Twitter’s CEO Jack Dorsey has said that his employees can work remotely from home for as long as they’d like, even after the pandemic returns businesses to normal operating routines.
Dorsey made the announcement to staff via an email that has been leaked to the media, but the company has since confirmed the contents of the email, reiterating that if an employee would prefer to remain at home, Twitter would “make that happen.”
Buzzfeed News was the first to publish an email from CEO Jack Dorsey to his employees regarding the working from home arrangements that Twitter put in place a number of months ago now. Alex Krantrowitz writes that “in his email, Dorsey said it’s unlikely Twitter would open its offices before September, and that business travel would be cancelled until then as well, with very few exceptions. The company will also cancel all in-person events for the rest of the year, and reassess its plan for 2021 later this year. Finally, Twitter upped its allowance for work from home supplies to $1000 for all employees.”

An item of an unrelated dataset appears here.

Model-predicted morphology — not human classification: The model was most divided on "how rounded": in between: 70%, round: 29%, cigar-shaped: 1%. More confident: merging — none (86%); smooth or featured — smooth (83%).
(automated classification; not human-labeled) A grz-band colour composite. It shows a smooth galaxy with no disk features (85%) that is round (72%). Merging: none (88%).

The question of when and how to reopen offices is one plaguing hundreds of thousands, if not millions of organisations around the world. Governments are now studying the safest models to reopen economies, balancing their health and safety obligations with the fiscal necessity to reopen.
Facebook has told its employees that its offices will reopen in July, however, concerned workers will be able to work from home until 2021. Google has taken a similar approach, informing most of its staff they can stay at home until 2021, though some will be asked to return to work in the northern hemisphere’s summer.

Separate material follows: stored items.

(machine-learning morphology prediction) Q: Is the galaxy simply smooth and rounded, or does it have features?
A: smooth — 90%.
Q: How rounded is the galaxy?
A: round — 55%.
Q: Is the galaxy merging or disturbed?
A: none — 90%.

Dorsey previously signalled his intention for Twitter to work in a more “distributed” model prior to the pandemic.
A Twitter spokesperson has said publicly that “opening offices will be our decision,” and that “when, and if our employees come back, will be theirs.”
“We’ve been very thoughtful in how we’ve approached this from the time we were one of the first companies to move to a work-from-home model. We’ll continue to be, and we’ll continue to put the safety of our people and communities first,” they added.

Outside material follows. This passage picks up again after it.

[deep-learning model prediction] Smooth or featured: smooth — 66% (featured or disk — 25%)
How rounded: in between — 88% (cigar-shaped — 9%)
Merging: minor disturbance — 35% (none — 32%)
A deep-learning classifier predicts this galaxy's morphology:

The spokesperson continued to explain that it was “uniquely positioned to respond quickly and allow folks to work from home given our emphasis on decentralization and supporting a distributed workforce capable of working from anywhere.”
“The past few months have proven we can make that work… so if our employees are in a role and situation that enables them to work from home and they want to continue to do so forever, we will make that happen. If not, our offices will be their warm and welcoming selves, with some additional precautions, when we feel it’s safe to return,” the spokesperson concluded.
The social media platform’s new policy comes amidst confusion from businesses globally as they adapt to social distancing and health guidelines issued by governments.
Just yesterday we reported on Elon Musk’s move to reopen its Fremont, California factory ahead of official approval from County officials, signalling an opposite approach to that of Mr Dorsey due to the way in which Tesla requires hands-on manufacturing, while Twitter is less reliant on the same model.
Twitter’s head of Human Resources, Jennifer Christie has previously told the media that it was unlikely Twitter would ever be the same, and that “people who were reticent to work remotely will find that they really thrive that way.”
“Managers who didn’t think they could manage teams that were remote will have a different perspective. I do think we won’t go back,” in reference to the traditional business model of office attendance.